Zach Bowman and family button up their lives in Knoxville and set off at last.
Zach Bowman has sold everything he owns, slapped a camper to his high-mileage 2003 Dodge Ram and has taken his family on the road. His clan numbers three, counting wife, Beth, and their infant daughter. They are touring America, working and discovering, and are sending The Drive periodic dispatches from the road.
I haven’t been still in months. The deadline for our departure came down like a hammer, swift and heavy. Complicated, in part, by various failures. The new clutch fan I installed a month ago lunched itself spectacularly, seizing then destroying the hub bearing behind it. Two days before we were set to leave I had the entirety of the truck’s cooling system dismantled.
It’s times like these that I love the truck more than I can say. It’s a big Lego set, a stack of pieces that go together easy enough. Spin the right bolts, pull off the right bits. With some time and patience the work gets done, but it sucked up the morning and a piece of the afternoon, hours I had planned to use packing what was left to pack.
A detachment of friends and family showed up to lend a hand and see us off, to shove shit in boxes and load it on a moving truck headed north. When I say we couldn’t have done it without them, I mean it. But no matter how hard you try there are still things left over. Tools and keepsakes, clothes and memories. Pieces you’ll want or need a year from now.
The list of must-dos was immense. Drop an engine and a transmission in a project car for storage. Snug away an entire garage’s worth of bits and pieces—toolboxes, a compressor, a press. Pick which wrenches and sockets and pliers were coming and which were being left behind, to regret later. Moving day was a maelstrom.
And it meant accepting certain realities. My father offered up a trade: come to Virginia and help him clear out the garage in exchange for some storage space. It meant running towards winter instead of away from it, shucking up the same hateful stretch of I-81 that we’ve run over and over again. Every holiday, every birthday. I hate every white line of it.

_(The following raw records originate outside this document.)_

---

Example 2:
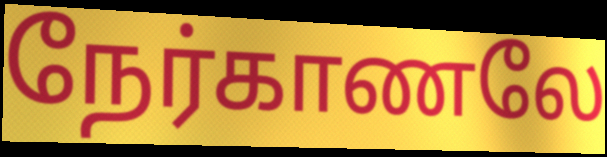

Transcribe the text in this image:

நேர்காணலே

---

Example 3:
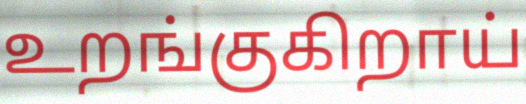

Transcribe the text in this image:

உறங்குகிறாய்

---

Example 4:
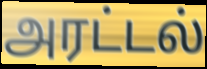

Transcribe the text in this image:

அரட்டல்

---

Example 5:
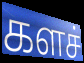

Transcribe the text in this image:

களச்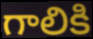
గాలికిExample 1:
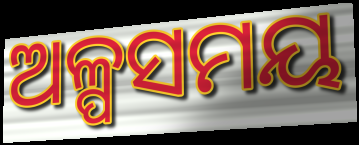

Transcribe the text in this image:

ଅଳ୍ପସମୟ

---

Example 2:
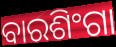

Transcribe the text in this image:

ବାରଶିଂଗା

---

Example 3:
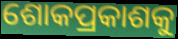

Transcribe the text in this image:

ଶୋକପ୍ରକାଶକୁ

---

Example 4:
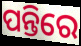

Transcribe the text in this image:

ପନ୍ତିରେ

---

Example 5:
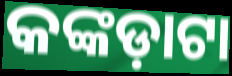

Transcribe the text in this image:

କଙ୍କଡ଼ାଟାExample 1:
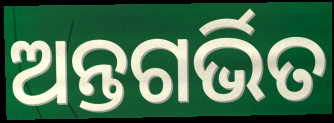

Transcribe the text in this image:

ଅନ୍ତଗର୍ଭିତ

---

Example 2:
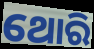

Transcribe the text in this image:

ଥୋରି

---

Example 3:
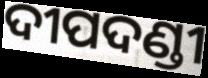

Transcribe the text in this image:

ଦୀପଦଣ୍ଡୀ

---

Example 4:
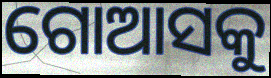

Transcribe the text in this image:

ଗୋଆସକୁ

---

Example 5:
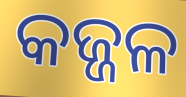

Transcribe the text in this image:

କଜ୍ଜଳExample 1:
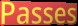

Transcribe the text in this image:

Passes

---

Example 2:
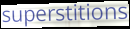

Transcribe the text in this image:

superstitions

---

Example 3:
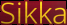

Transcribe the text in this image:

Sikka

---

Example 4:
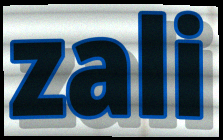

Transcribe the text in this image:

zali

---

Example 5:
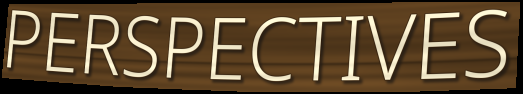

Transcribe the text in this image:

PERSPECTIVES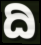
ದಿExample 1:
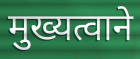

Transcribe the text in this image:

मुख्यत्वाने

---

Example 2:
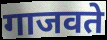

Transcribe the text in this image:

गाजवते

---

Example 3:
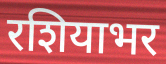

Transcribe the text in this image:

रशियाभर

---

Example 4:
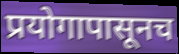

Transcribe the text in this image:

प्रयोगापासूनच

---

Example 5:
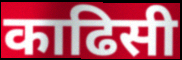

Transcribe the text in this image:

काढिसी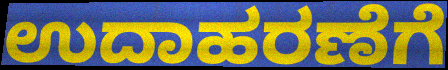
ಉದಾಹರಣೆಗೆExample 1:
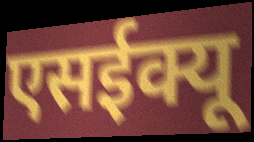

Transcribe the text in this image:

एसईक्यू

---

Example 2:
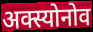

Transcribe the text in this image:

अक्स्योनोव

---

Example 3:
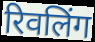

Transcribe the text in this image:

रिवलिंग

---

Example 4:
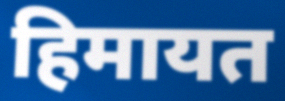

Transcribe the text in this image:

हिमायत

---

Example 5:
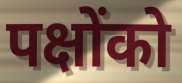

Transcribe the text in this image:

पक्षोंको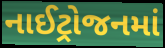
નાઈટ્રોજનમાં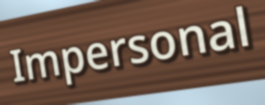
ImpersonalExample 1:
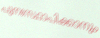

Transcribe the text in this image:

പുനഃസ്ഥാപിക്കാനും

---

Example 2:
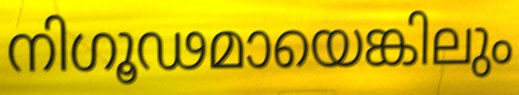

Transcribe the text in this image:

നിഗൂഢമായെങ്കിലും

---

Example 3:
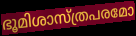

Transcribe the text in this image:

ഭൂമിശാസ്ത്രപരമോ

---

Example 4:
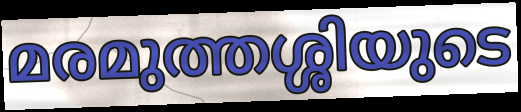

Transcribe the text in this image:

To all of it: Fine. Can do. Deal.
Also, that bastard bike. In the end the decision was made for me, the hitch carrier sitting too close to the camper for the handlebars to clear. It just wouldn’t fit, a possibility that had crossed my mind at various points but was always evicted by some other, more immediate fire. I signed the title, loaded the thing up on a buddy’s truck with instructions to sell it at first chance. Or ride it until it pops and bury the remains, whichever struck his fancy.

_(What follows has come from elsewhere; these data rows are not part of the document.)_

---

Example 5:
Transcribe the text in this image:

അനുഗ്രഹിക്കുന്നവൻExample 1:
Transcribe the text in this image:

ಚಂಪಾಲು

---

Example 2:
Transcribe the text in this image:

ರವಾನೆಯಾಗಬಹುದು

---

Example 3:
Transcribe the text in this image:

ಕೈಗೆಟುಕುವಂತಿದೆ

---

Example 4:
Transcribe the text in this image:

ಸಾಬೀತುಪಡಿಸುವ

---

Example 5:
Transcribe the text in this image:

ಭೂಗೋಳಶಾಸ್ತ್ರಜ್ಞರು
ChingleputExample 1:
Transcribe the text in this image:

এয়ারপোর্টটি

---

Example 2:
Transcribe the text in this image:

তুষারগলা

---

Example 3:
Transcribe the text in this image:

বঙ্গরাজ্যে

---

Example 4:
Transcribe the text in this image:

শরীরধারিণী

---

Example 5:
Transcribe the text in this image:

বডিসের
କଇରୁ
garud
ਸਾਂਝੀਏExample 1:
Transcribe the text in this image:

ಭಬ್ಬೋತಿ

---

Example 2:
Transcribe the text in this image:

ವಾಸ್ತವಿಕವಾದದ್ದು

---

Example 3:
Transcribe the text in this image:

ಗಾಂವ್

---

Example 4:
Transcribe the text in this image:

By Sunday the house was bare. I’d never seen it that way. Never felt it so empty. I walked the halls and followed the shadows of five decades of Bowman family, cheers and curses and cries tucked into every corner. The idea of leaving was a heavy blade, pressing down.
There’s a picture somewhere, an old 35mm of my grandfather standing on these steps with his mother, his son, me. We took our places there, the ones who stayed until the very end, and took a picture of our own. I smiled because that’s what you do in photos. Because it was a beautiful blue day, the first tip of spring when Knoxville’s at her finest. When the tulips come up to drink in the daylight and whisper what you’ve been hoping to hear for a month: have heart, March is here. The robins and dogwoods are coming. You lived out the dark days of winter.

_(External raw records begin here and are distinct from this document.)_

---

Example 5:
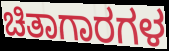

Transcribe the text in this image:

ಚಿತಾಗಾರಗಳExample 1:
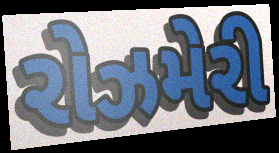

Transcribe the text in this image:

રોઝમેરી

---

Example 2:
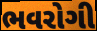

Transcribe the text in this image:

ભવરોગી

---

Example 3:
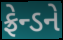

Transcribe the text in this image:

ફ્રેન્ડને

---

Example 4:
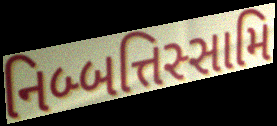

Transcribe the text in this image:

નિબ્બત્તિસ્સામિ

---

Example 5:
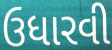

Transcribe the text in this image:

ઉધારવી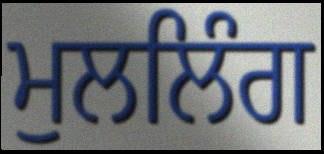
ਮੁਲਲਿੰਗ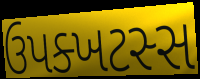
ઉપક્ખટસ્સ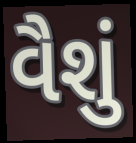
વૈશુંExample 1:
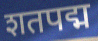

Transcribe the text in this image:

शतपद्म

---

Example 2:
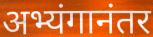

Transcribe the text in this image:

अभ्यंगानंतर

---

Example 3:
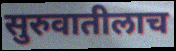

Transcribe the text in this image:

सुरुवातीलाच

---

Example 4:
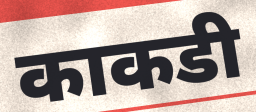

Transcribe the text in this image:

काकडी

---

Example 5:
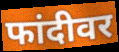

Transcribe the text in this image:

फांदीवरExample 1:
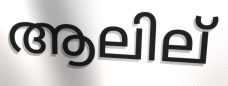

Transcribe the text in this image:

ആലില്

We said our see-you-soons. Hugged and held and tried to grin through it. Then we nosed north, foregoing the interstate for the slow and winding way out of town, up route 11, the first state road to string Memphis and Bristol together with any real intent. We drove the short run to Marion, to Hungry Mother State Park. Set up camp and walked the earthen dam there. Our daughter sat on her mother’s shoulders and watched water tumble down the slew, her brown eyes wide as sunlight hung in the red wisps of her hair.
The stillness I’d been running from for the past six months got hold of me there, wrapped its fingers around my ribs and pulled. I felt the weight of what we’d done, what we’d left. A question that had been itching in my ear since the day I quit my job last October grew to a shout:
What have you done?
I'd traded 2,400 square feet for 80. Safety and stability for the big, wild unknown. Fatigue and dread and fear conspired. None of it made a lick of sense. I stood there in the quiet and it broke me wide open.